I can't decide whether that screen cap is horrible or wonderful. It makes Kevin clubbing the guy on the back look about as exciting as possible. Shelley: "That wasn't ... quite it, but effective nonetheless. We'll work on that." Nash: "Well how about this, then? *clubbing blow*" Shelley: "All right, that ... You know, that was eeriely similar to the last thing." Such a patient teacher, Matt Striker could learn much from him. Devine moonsaults on SBC6. Nash: "That, I mean, that's impressive, but I mean I've been working on something with the trampoline in my pool at home that's got three ... somersaults in it." Shelley: "Instead of one?" That's a whole two somersaults stronger! Due to WWE-style camera work, we do not see the flipping move. But, rest assured, it's incredible.

Commercials. Wimmins and transvestites alike enjoy Mike's Hard Lemonade. Oh, also ape-men.

Next week, Robby Booed begins interviewing people. Oh, to find a manager, I mean. He's not the new Borash, though that could be amusing.

Main event time. Here comes I thought "The Kids of America" was a song about buffets. His opponent is I should have destroyed the old ECW belts with explosive langauge bleeps.

Oh, just make out already. Double-clubberin'. Joe is first with the knees. More punches, Rhino knocked backwards, hits the ropes and comes back with a clothesline that knocks Joe back, who hits the ropes and comes back with a kick that knocks Rhino back, who hits the ropes with a clothesline that takes Joe down.

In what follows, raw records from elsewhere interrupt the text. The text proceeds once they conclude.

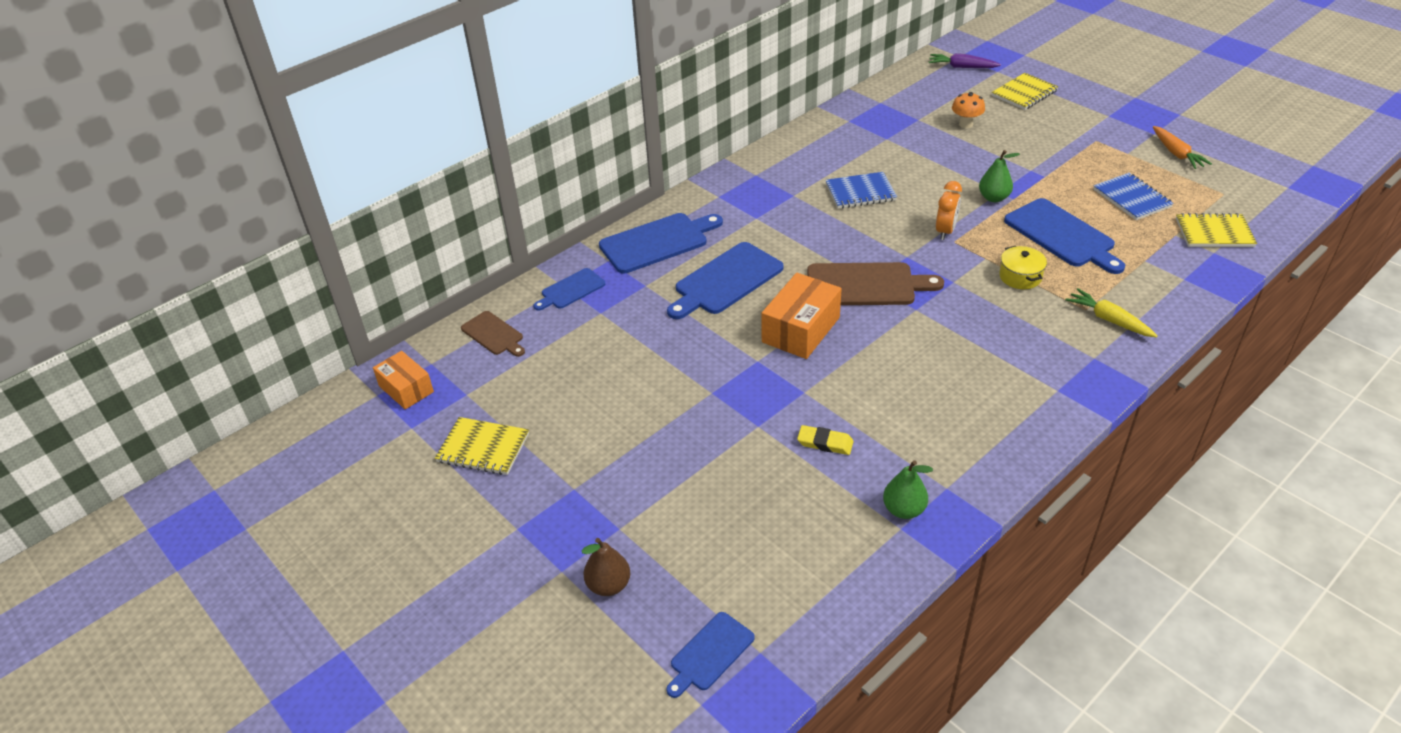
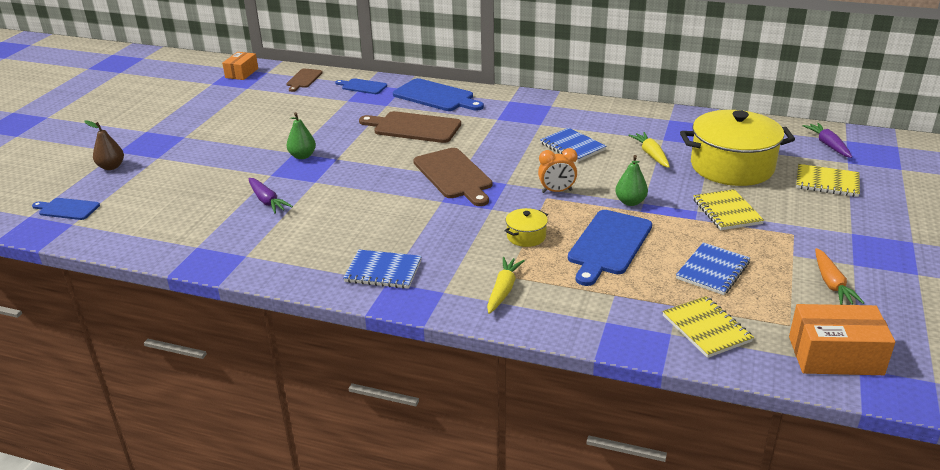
camera: 60 degrees right, 10 degrees down
yellow notebook [435,417,529,475] -> yellow notebook moved to [693,189,764,230]
blue cutting board [667,242,784,319] -> brown cutting board [359,111,461,143]
orange box [762,273,842,359] -> orange box moved to [789,304,895,375]
yellow eraser [797,425,854,455] -> purple carrot [248,178,293,214]
green pear [883,460,933,519] -> green pear moved to [287,112,316,159]
orange mushroom [952,92,985,128] -> yellow pot [680,110,795,186]
orange carrot [1153,126,1212,169] -> orange carrot turned 45 degrees counterclockwise [815,248,864,305]
none -> blue notebook [343,250,422,289]
none -> yellow carrot [628,132,670,168]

Rhino poses as Joe gets up to enzughiri him as he turns around. Sleepytime, however, The lion doesn't sleep tonight on the Serengeti. He's out with a chair, presumably to sit in it. More punches and chops exchanged. Time to go to a break to let Monty clear the bats out of the cave.

We're back, and Rhino has Joe in a headlock. Joe fights his way up, pushes Rhino off into the ropes, then gets him with a reverse atomic drop. Then off the ropes and delivers the seated dropkick while Rhino's still reeling. Standing senton backsplash. Joe gets a 2 count. Rhino back up, he reverses a whip, Joe ducks a clothesline and Rhino ends up bumping the ref. Both guys do a good "oops" pause before Rhino charges again, meeting a powerslam from Joe. Joe tries to check on the ref, since he was gonna get the 3 count off the powerslam since he's Davey Boy frickin' Smith, and gets hit with a spinebuster when he turns back around to Rhino. Rhino goes to the corner to signal for the GOAR, but Monty gets off his ass and trips Rhino up. Pulling him out of the ring, Rhino and Monty brawl. Here comes Joe, and he's not moving kinda slow (at the Junction).

Joe looks to keep on Monty, but Rhino hits him from behind. Joe and Rhino start brawling up the ramp. Rhino with a belly2belly on the ramp, ow. Rhino ... just leaves. It would have been a kind of fun twist if it ended there, but he's back with a table. That's OK too. Joe gets back up to fight, but Rhino wasn't ready to he chucks Joe into the STEEL side of the crotch tunnel to keep him quiet for a while. Ref is still out, probably. Rhino: "STAY DOWN, *BLEEP*." I can only assume he said "cakes." Rhino sets up the table vertically against the crotch tunnel itself, then leans Joe against it. Rhino back to try a goar again, but Monty is back to strike down Rhino. Monty charges up as if to POOOOUUUUNNNCCCEEEE Joe, but SHIT, that was a loud enzughiri. Monty stumbles comically as Joe stands again, and he's got the top half of the Kokina klutch on. They're both still in front of the table, so you know what's happening next ... GORE! They now make a sexy man-pile in the crotch tunnel.

"That was awesome" chant. True, thus far it has been the best match I've ever seen that involved Rhino. Tenay: "It's been an unbelieveable iMPACT! We'll see you next week!" WHAT?! I think they were still having a match.

Final thoughts: You know, TNA, you've made great strides in the past year, but you really need to learn how to conclude shows. They need an ending. Take it from me, the expert booker who puts together like eighty bajillion wrestling shows a day.